UN Secretary General Ban Ki-moon also reminded both parties soon after the weekend battles that "the world is watching Sri Lanka and would not accept further violations of international law." The five-member Security Council already held an informal session about Sri Lanka on April 11, and some members have lobbied for wider UN action. But moves to initiate a formal Security Council session on Sri Lanka have been thwarted by China and Russia. The government sees this effort to apply diplomatic pressure — through UN action or a debate at the Geneva-based UN Human Rights Council — as, in effect, giving aid to the Tigers.
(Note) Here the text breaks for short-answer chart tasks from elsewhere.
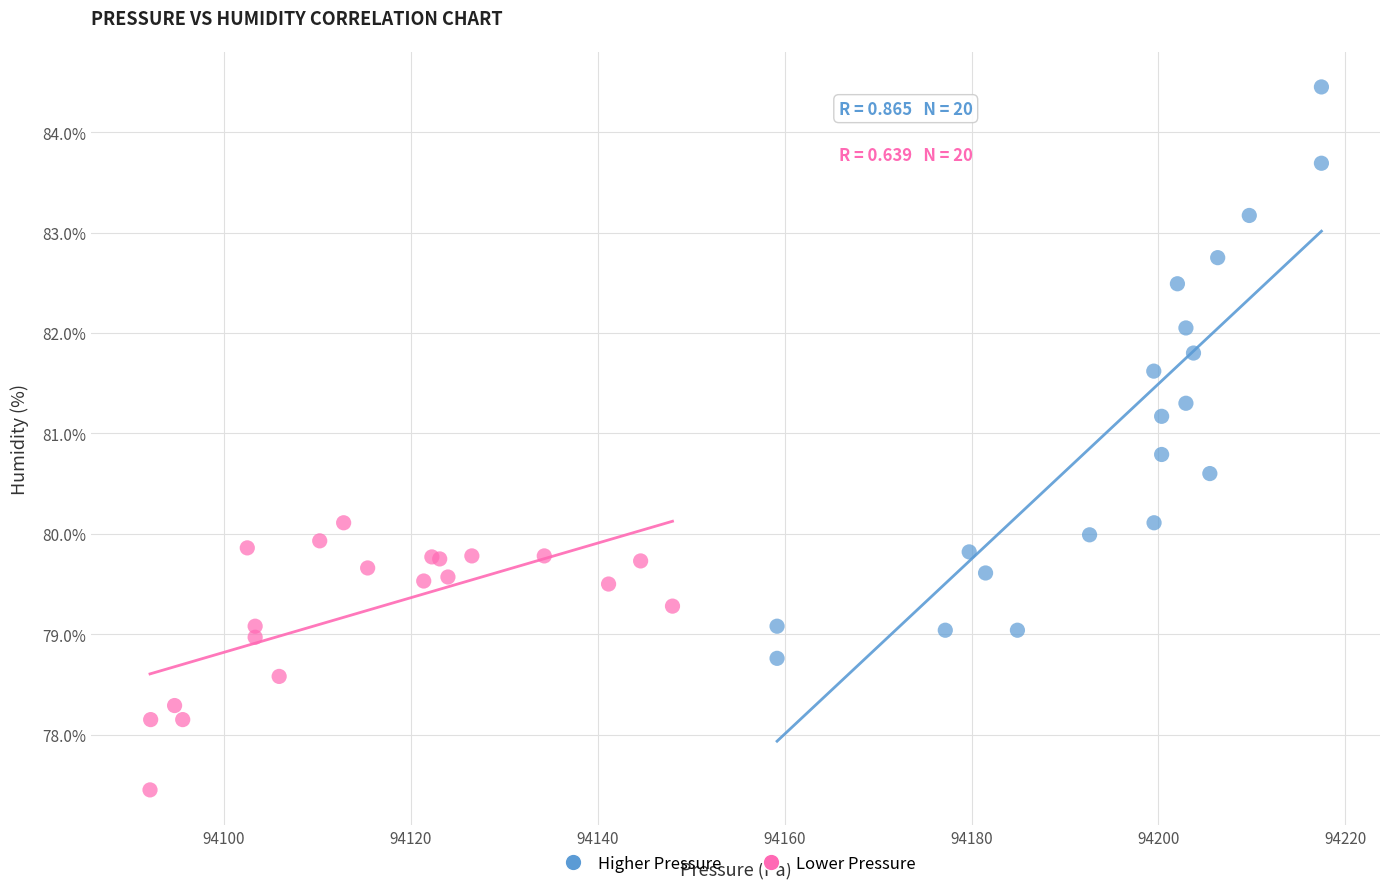

Which series reaches the maximum Y coordinate?

Higher Pressure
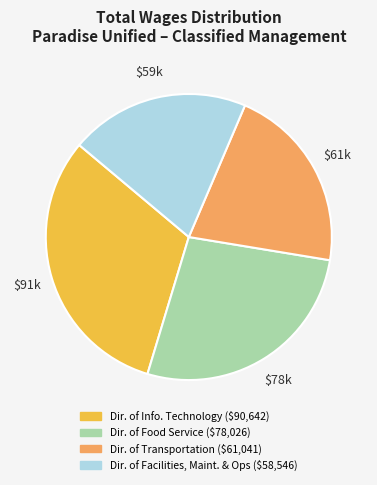

Is there a majority slice in this chart?

No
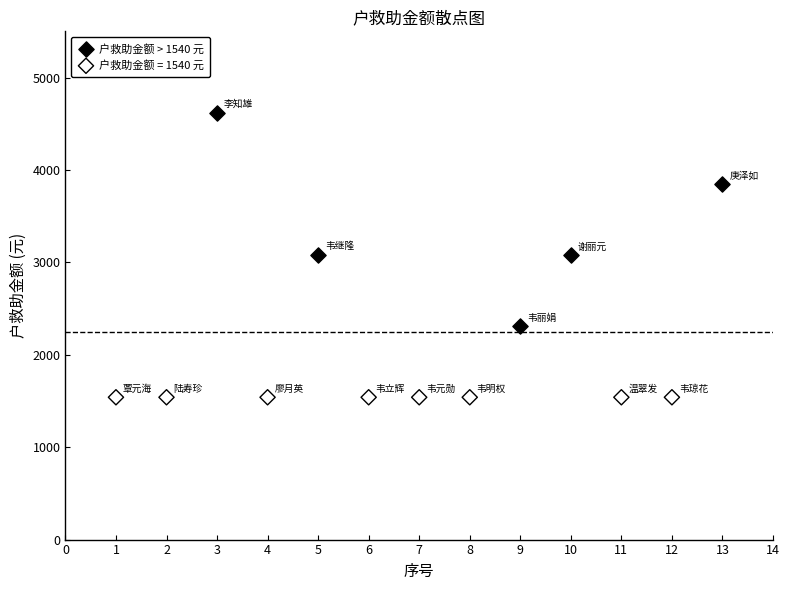

Which series reaches the maximum Y coordinate?

户救助金额 > 1540 元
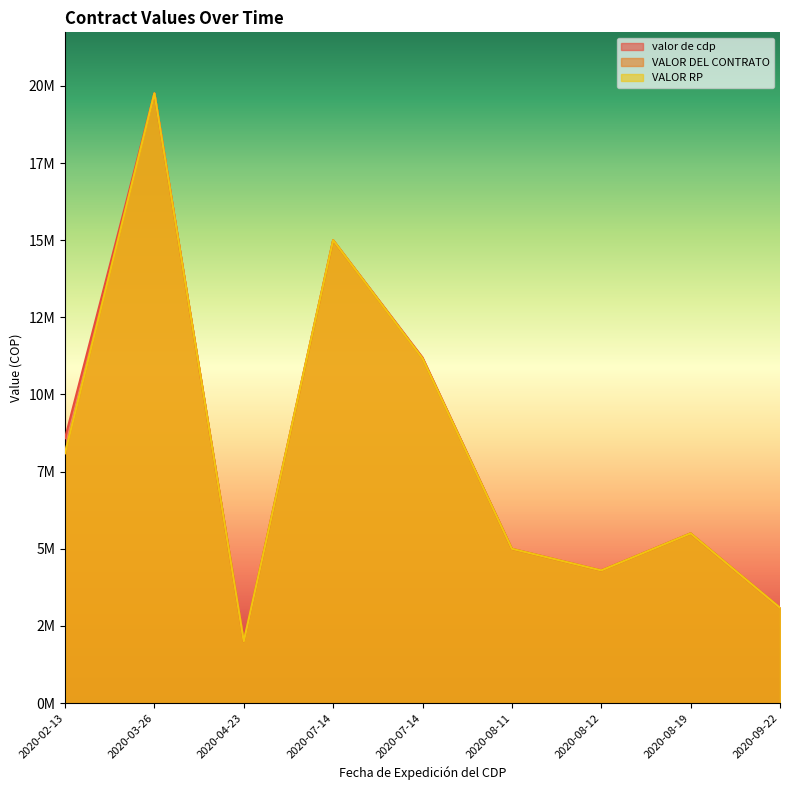

Reading right to left, list all the values displayed in this chart.

valor de cdp: 3090000	5500000	4300000	5000000	11200000	15000000	2000000	19758760	8583000
VALOR DEL CONTRATO: 3090000	5500000	4300000	5000000	11169000	15000000	1999998	19758760	8100000
VALOR RP: 3090000	5500000	4300000	5000000	11169000	15000000	1999998	19758760	8100000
What is not debatable is that thousands of civilians remain trapped in a very small area with their lives at tremendous and increasing risk. The United Nations estimates that 50,000 people remain trapped in the six-square-kilometer area still controlled by the Tamil Tigers, which have been fighting for a separate ethnic Tamil homeland since 1983. The Sri Lankan government says there are no more than 15,000 to 20,000. The LTTE holds only this small strip of territory on Sri Lanka's northeastern coast within an area designated by the Army as a so-called safe zone. Over the weekend, the Army announced that it had re-demarcated the safe zone, chopping it down to just 2.5 km long. The Army did not specify how it informed civilians that their safe area had been shrunk; in the past, it would use loudspeakers positioned on the front line.

The LTTE, meanwhile, continues to use the remaining civilians as human shields, according to the Army and human rights groups. Military sources say that the Tigers have moved the civilians away from the perimeter of the war zone, where they could escape as soon as the Army advanced, into the area's middle where the Mullivaikal hospital is located. On April 20, an estimated 100,000 civilians fled the zone within 72 hours when the Army breached a major Tiger fortification. Sri Lankan troops advanced a further 300 meters into Tiger territory on Tuesday. "We still believe that thousands of people, men, women and those vulnerable remain trapped inside the combat area," says Sarasi Wijeratne ICRC spokesperson. "There is hardly any safe area left for these people to move in, and their lives are in great danger."